■ **What needs to be done**
Collect every line from the rows below that contains the word "Does", and copy each one in full.

■ **Supplied material**
• • • • • • •

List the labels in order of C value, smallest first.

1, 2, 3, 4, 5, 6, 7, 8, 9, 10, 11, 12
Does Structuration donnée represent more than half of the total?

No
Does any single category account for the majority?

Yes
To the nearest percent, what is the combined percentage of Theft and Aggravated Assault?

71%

• • • • • • •

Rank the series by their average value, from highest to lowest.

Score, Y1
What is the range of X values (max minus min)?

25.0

• • • • • • •

■ **Completed exercise**
Does Structuration donnée represent more than half of the total?
Does any single category account for the majority?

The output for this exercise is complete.